I  could be wrong but my understanding of intersectionality is also used to explain away my views/convictions if I am a member of an oppressive group. If I am a white, heterosexual male then my combined experience makes it impossible for me to be sympathetic to these other groups. Therefore it is justifiable to shut me down by any means necessary. Enter the social justice warriors.

John E.'s picture

I agree with Burk on how dangerous intersectionality is, and I appreciate his use of the word "infecting" in the title, but this was a frustrating article. He writes,

I think that French is right about this, but I would argue that the influence of intersectionality is not merely a problem among secular liberals. I have observed that many evangelical Christians are beginning to adopt intersectional habits as well. Many evangelicals adjust their language and defer to experiential authority in order not to offend the dogmas of intersectionality. These habits are deeply antithetical to the Christian faith, and yet very few seem to have noticed that yet. 

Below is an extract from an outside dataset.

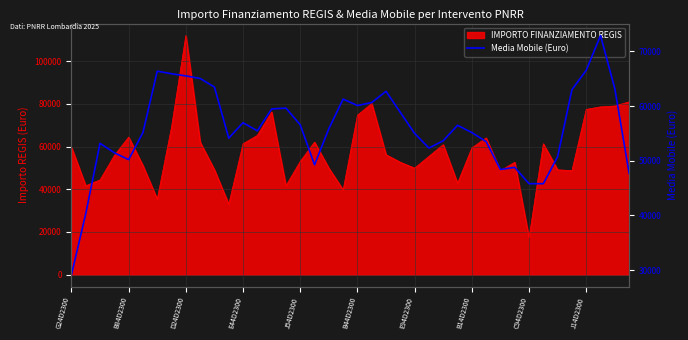

What is the average value?

55890.1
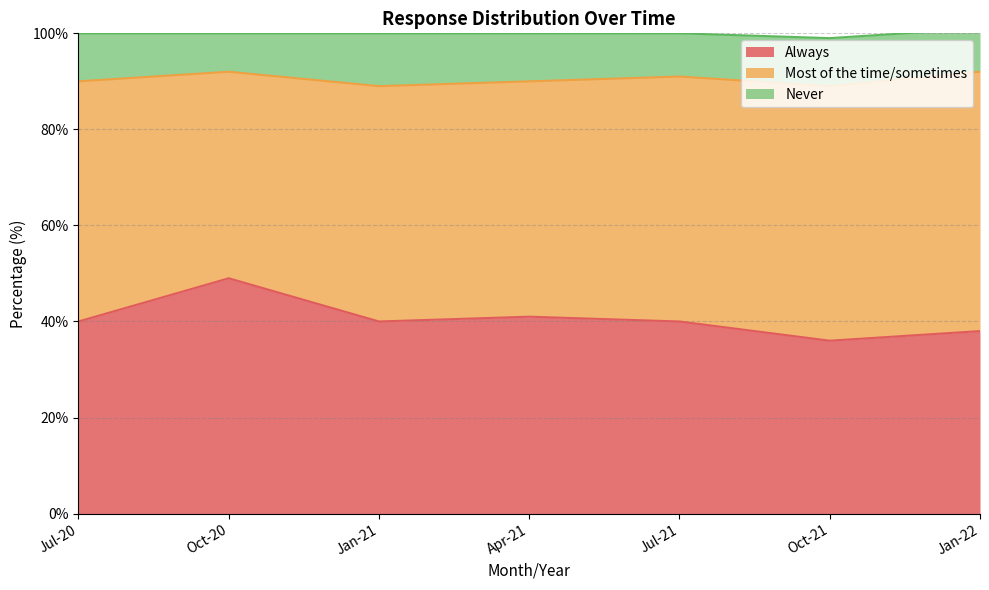

Where is the first local maximum for Never?

Jan-21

Again, I add my "amen," but unless someone has studied intersectionality, which can be a notoriously nebulous concept, this is unhelpful. I would love to see some thoughtful, Biblical-rooted essays interacting with specifics on how intersectionality is infecting evangelicalism and how pastors and lay-leaders can help their church families' push-back in their own hearts and church practices. The Leeman article that Burk links to is probably the best that I've read on the topic, but one that I think is still just an entrance into the conversation and possibly leans too far into neo-Marxist power dynamics in its own right. 

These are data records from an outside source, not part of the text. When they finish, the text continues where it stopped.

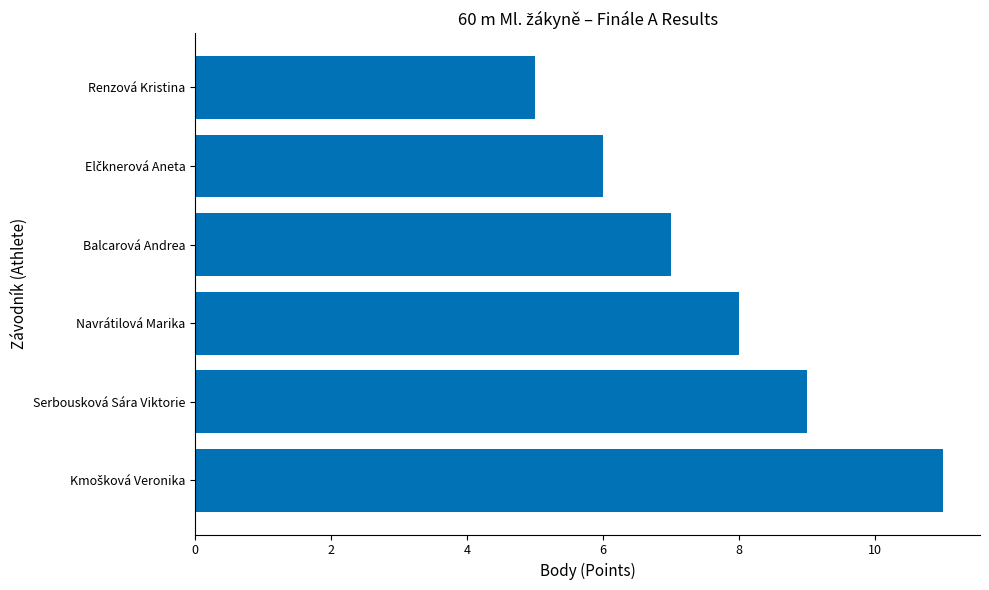

Reading bottom to top, list all the values displayed in this chart.

11	9	8	7	6	5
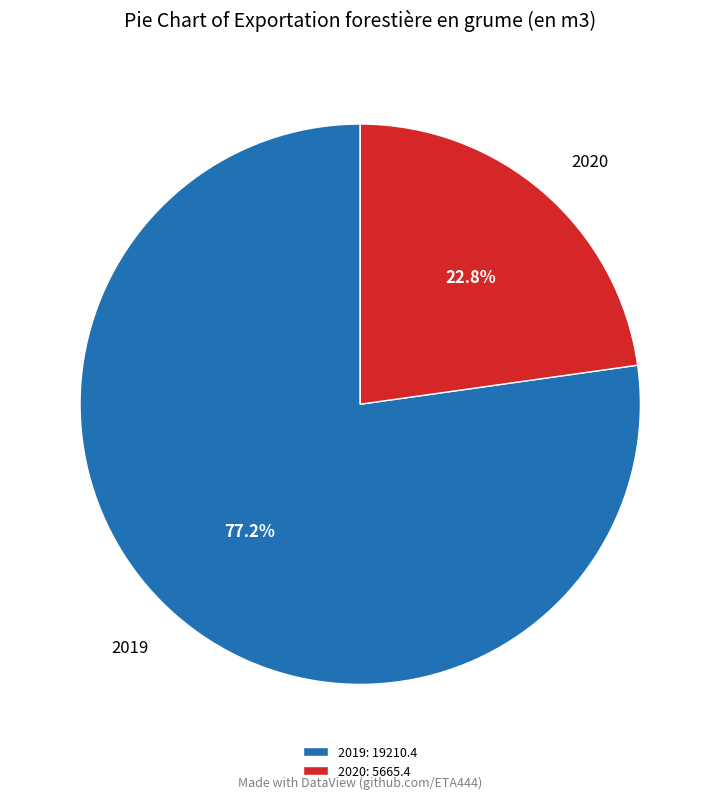

Is the sum of 2019 and 2020 greater than half?

Yes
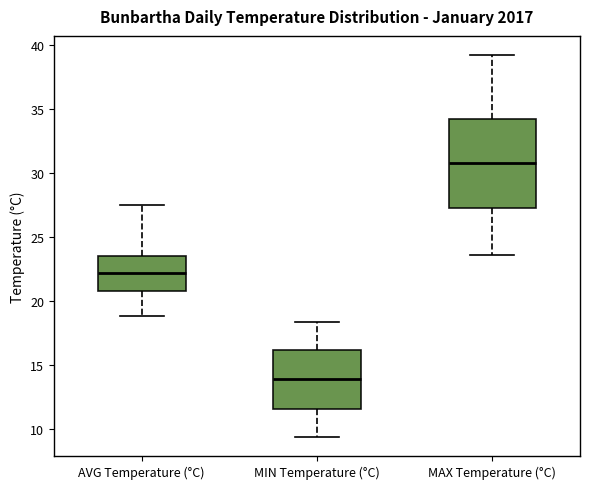

Reading left to right, read every box against the y-axis: the position of its median line, the range the box covers, and the ends of its whiskers. The values are not printed on the chart, so give them approximately, as read against the axis.

AVG Temperature (°C): median 22.0, box 21.0 to 23.5, whiskers 19.0 to 27.5
MIN Temperature (°C): median 14.0, box 11.5 to 16.0, whiskers 9.5 to 18.5
MAX Temperature (°C): median 31.0, box 27.5 to 34.0, whiskers 23.5 to 39.0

Intersectionality is one of the most aggravating and slippery ideologies in existence, and, frankly, is an issue with which many CE leaders/theologians are treating with kid gloves (Mohler is an exception that immediately comes to mind). I find myself cringing more and more at many of the TGC articles that steer into this conversation (many of their movie reviews are atrocious and provide cover for evangelicals who are "dabbling" with intersectionality). This is why I was excited to read Burk's article. Sadly, I was disappointed. Not by his assertions (I agree 100% with his assertions), but by his failure to provide any meat to hang on to his assertions.

It seems that this may be an area in which scholars at historic fundamentalist institutions can step into the breach and serve the Church. Maybe they already are.